As delegates gather in Stockholm for World Water Week, Progressio is asking 'What about water for food?'
It’s easy to forget what efforts and resources go into producing food. So, what if the only food destined for your plate this autumn was growing on a small plot of land outside your house?
Mimose, 45, and her husband Elismar, 51, live in Lamine, Haiti. They grow sweet potatoes, yukkas, beans, plantains, pineapples and cabbages. They have a bumper crop of veggies growing in their garden and seem pretty self-sufficient.
But, it’s not always a ‘good life’, as Elismar explains: “It normally rains in May, June and November, but we have noticed that the rains don’t come when we expect them to anymore and it doesn’t rain for as long as it used to.

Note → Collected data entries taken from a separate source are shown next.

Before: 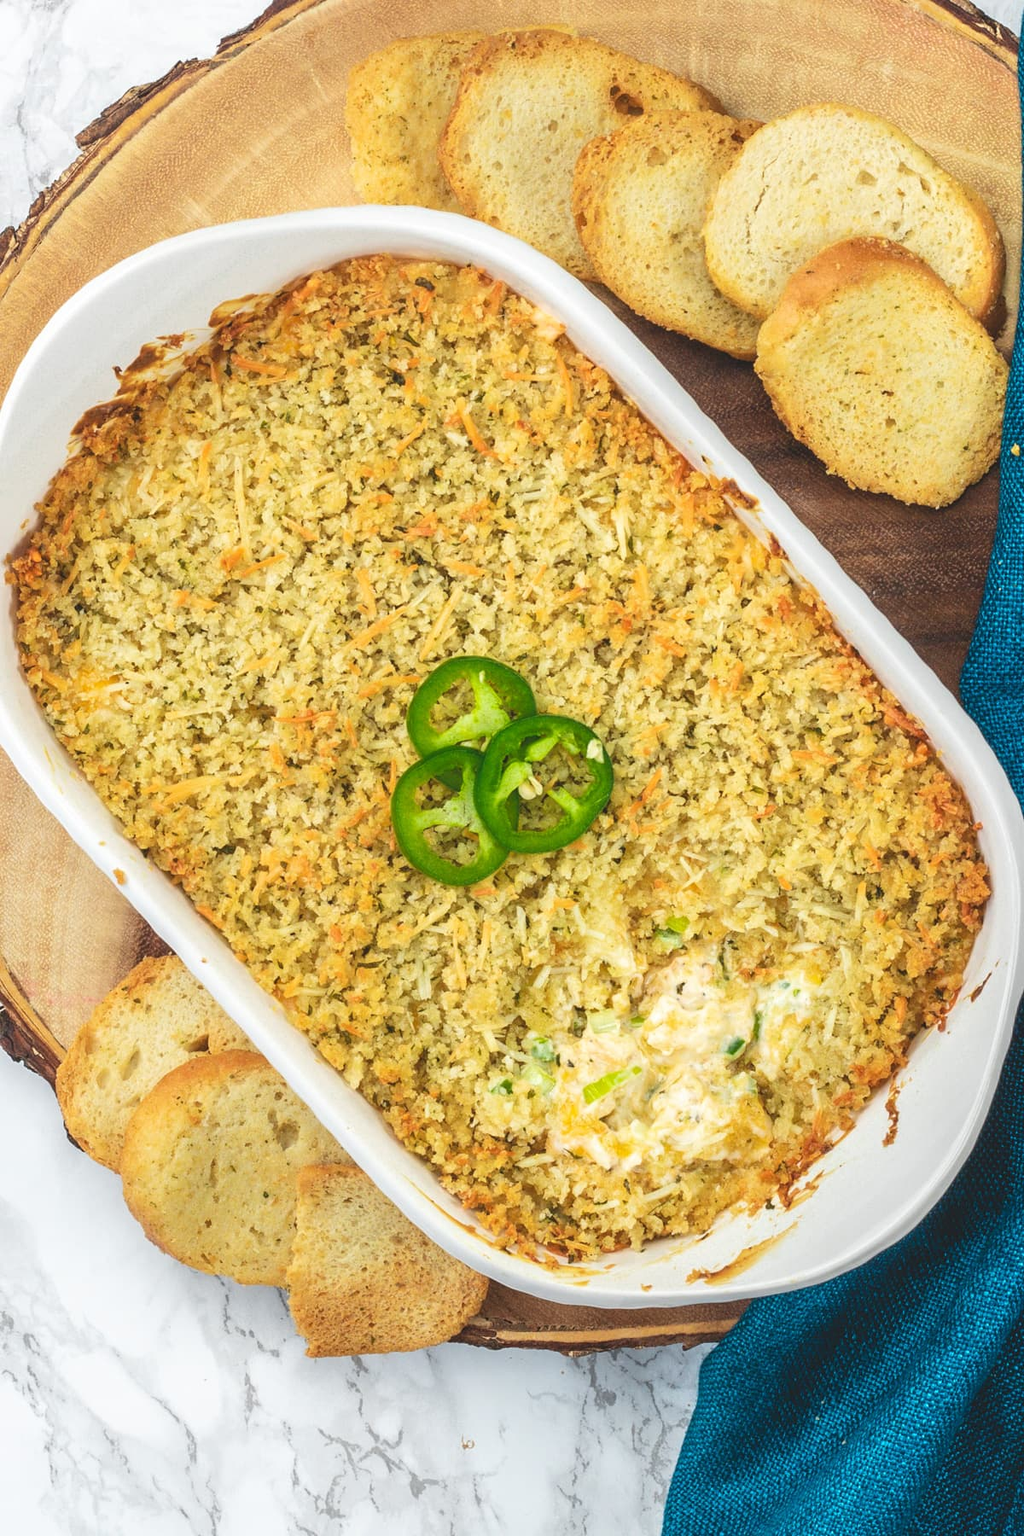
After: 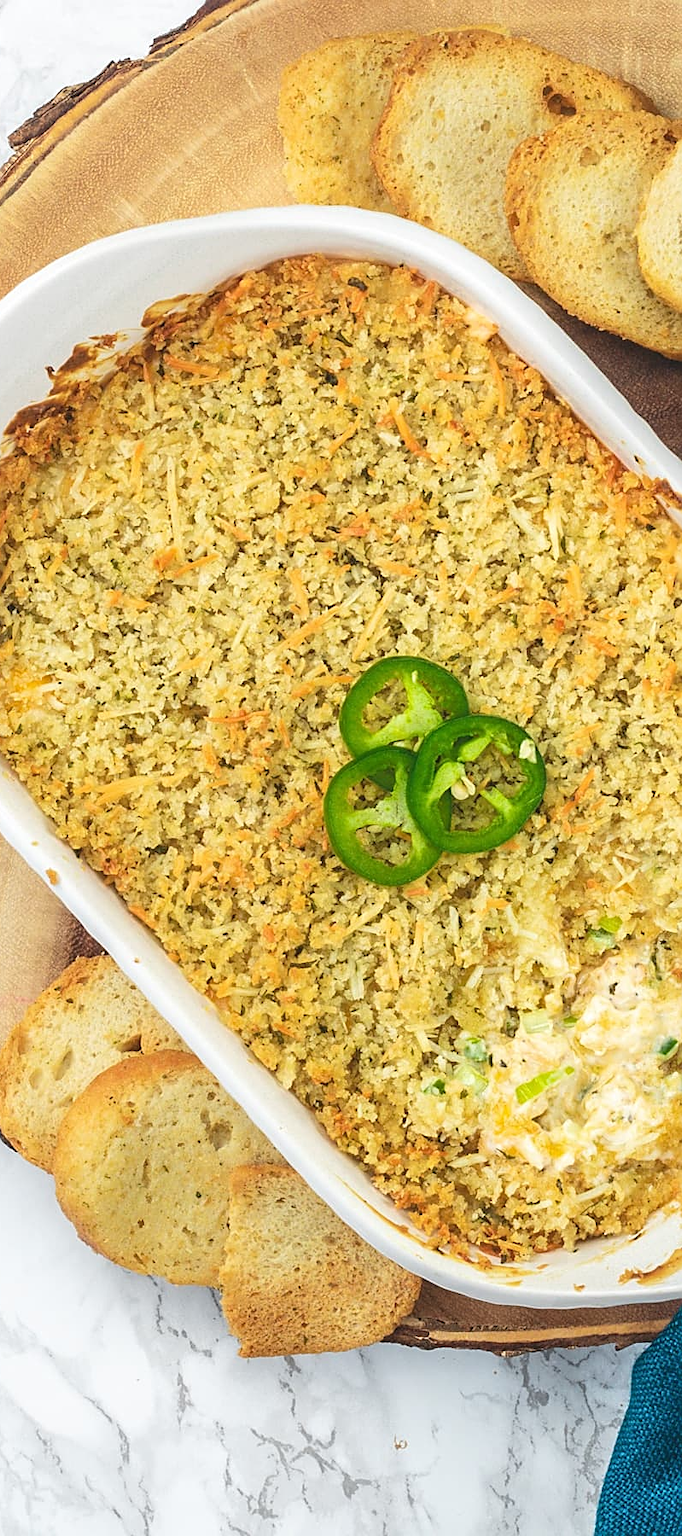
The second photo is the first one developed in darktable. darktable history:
sharpen: on, module defaults
crop and rotate: left 6.617%, right 26.717%
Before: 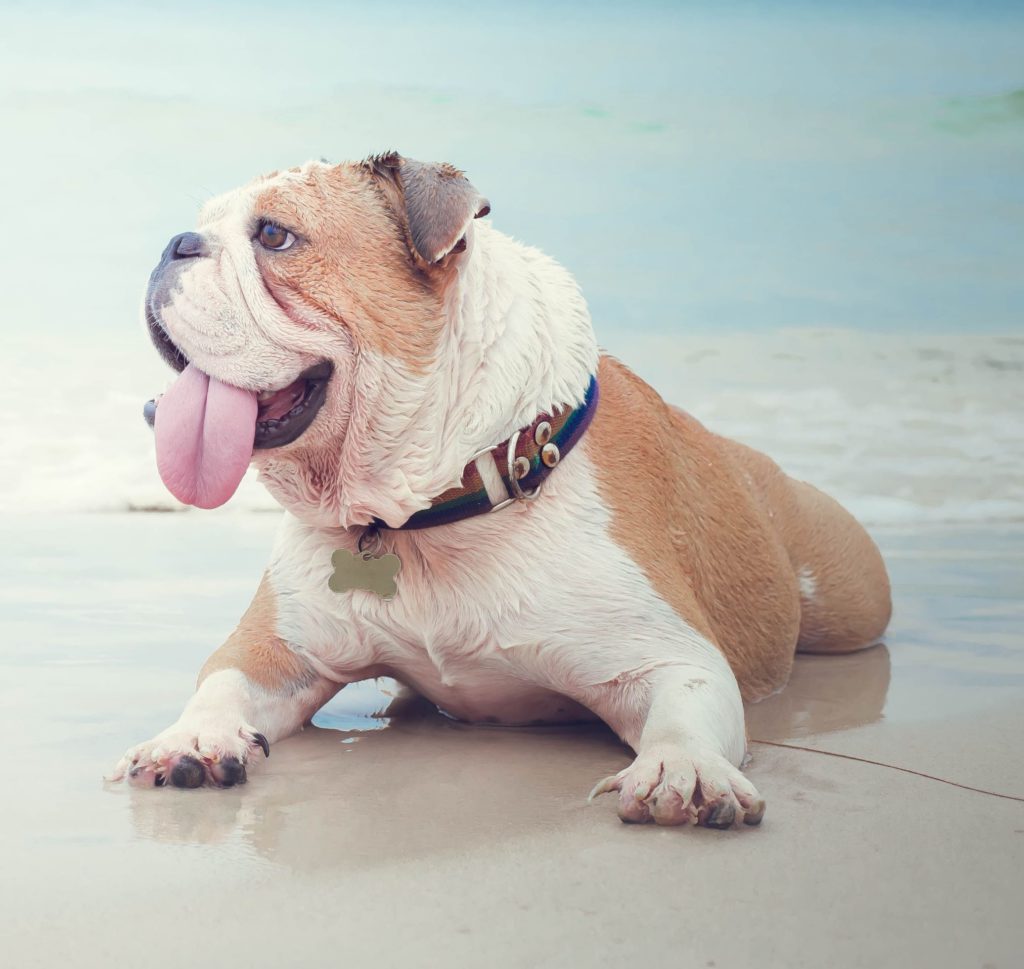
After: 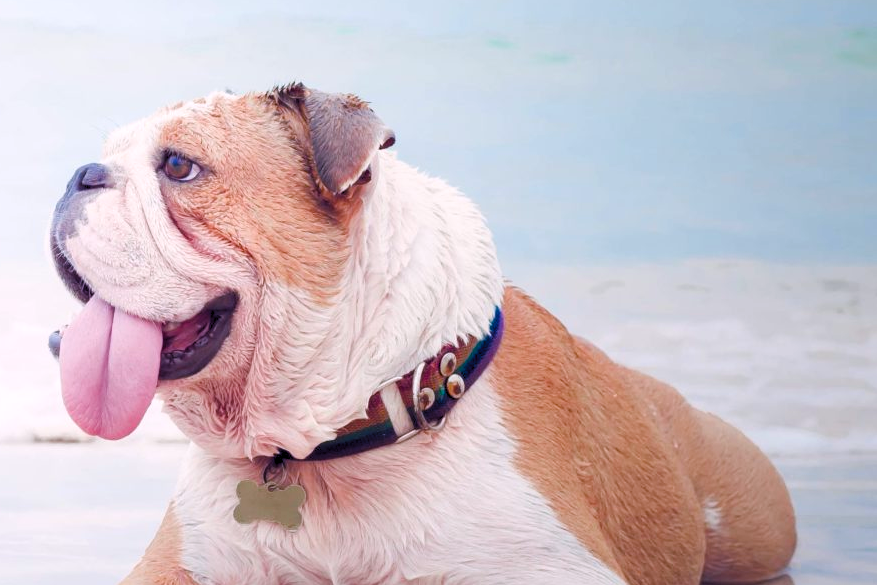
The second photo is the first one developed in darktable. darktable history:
levels: mode automatic, black 0.023%, white 99.97%, levels [0.062, 0.494, 0.925]
white balance: red 1.05, blue 1.072
crop and rotate: left 9.345%, top 7.22%, right 4.982%, bottom 32.331%
color balance rgb: global offset › luminance -0.5%, perceptual saturation grading › highlights -17.77%, perceptual saturation grading › mid-tones 33.1%, perceptual saturation grading › shadows 50.52%, perceptual brilliance grading › highlights 10.8%, perceptual brilliance grading › shadows -10.8%, global vibrance 24.22%, contrast -25%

This means we don’t have as much water to grow enough crops to feed our family.”
Small-scale farmers produce a third of the world's food. Ironically however, the majority of the world’s hungry people are themselves food producers. And here in Haiti, as elsewhere, accessing water is a daily challenge.
“We are not able to collect a lot of rainwater because we don’t have the means to store it,” Elismar explains. “Generally, we use rain water for agriculture and the river, but the river is a long way and a difficult walk. There’s not a lot of water downstream and so we have to go to the source and that’s an hour away.”
In Haiti, the distance you live from a water source can decide whether your crops, and therefore your family, thrive or merely survive.
Mimose is concerned: “The river water is also contaminated, so has to be filtered before we can drink it and I worry that it will make my family sick; that’s why we walk further to the source of the river. People wash everything in the river, from their clothes to their bikes. Dead animals get washed along the river too, so the water downstream, where we are, gets very dirty.”
Safe drinking water is essential. However members of the farmers’ association in nearby Gens de Nantes believe: “Water for agriculture has to be our priority, because if we can grow crops then we can sell the surplus and buy bottled water to drink, but without water for agriculture, we have no food, water or income.”
Mimose and Elismar are working with local organisation Solidaridad Fwontalye and Progressio development worker Gabriel Petit-Homme to improve and adapt their farming techniques. They all agree that the missing ingredient for successfully growing crops, from pineapples to potatoes, is water.
“Around 250 households rely on the same source of water. The community further up the hill has a cistern, but we don’t have access to the water it collects, because we don’t have the funds to construct a system of pipes,” explains Elismar.
The community is good at sharing water, but there is competition when the water source is running low. After all, who wouldn’t stick out their elbows to ensure their family survived a dry spell?
“We are concerned that things will only get worse without leadership and intervention,” says Mimose. “Water is life and without it we can’t do anything.”
Repeatedly, farmers in Haiti tell us “dlo se lavi”. It’s Creole for “water is life”. Their words echo with the voices of small-scale farmers everywhere.
While larger scale agricultural industry can be extremely water intensive, small-scale farming tends to be rain fed. It’s more ecological, but also more vulnerable to climate change and unpredictable rainfall, particularly if farmers are not equipped with adequate water storage and irrigation infrastructure.
Solidaridad Fwontayle provides much-needed practical support. They promote agro-ecological approaches and encourage farmers, especially women, to form Water User Associations to make joint decisions about water capture, storage and conservation.
70% of farmers in developing countries are women, so it makes sense to pay them special attention. According to the United Nations Food and Agriculture Organisation, investing to bolster the access, knowledge and resources of women farmers could reduce the number of hungry people worldwide by up to 150 million people. Women’s participation in water management is essential.
It’s simple: without water, crops cannot grow. In order to produce enough food to support themselves, small-scale farmers need better access to water resources and irrigation systems. Investing in these types of solutions would support agriculture-based livelihoods, like Mimose and Elismar’s, and boost food security worldwide.
That’s why Progressio has been calling on the Department for International Development to ‘fall in love with farmers’. This week (World Water Week 1-6 September) we are presenting a petition and a photo exhibition explaining the situation of small-scale farmers to Parliamentary Under-Secretary of State Lynne Featherstone.
It is vital that sustainable and equitable access to water for small-scale farmers, particularly women, remains a priority for UK government spending on international development. A vision for the eradication of hunger and poverty cannot be realised unless crops are watered.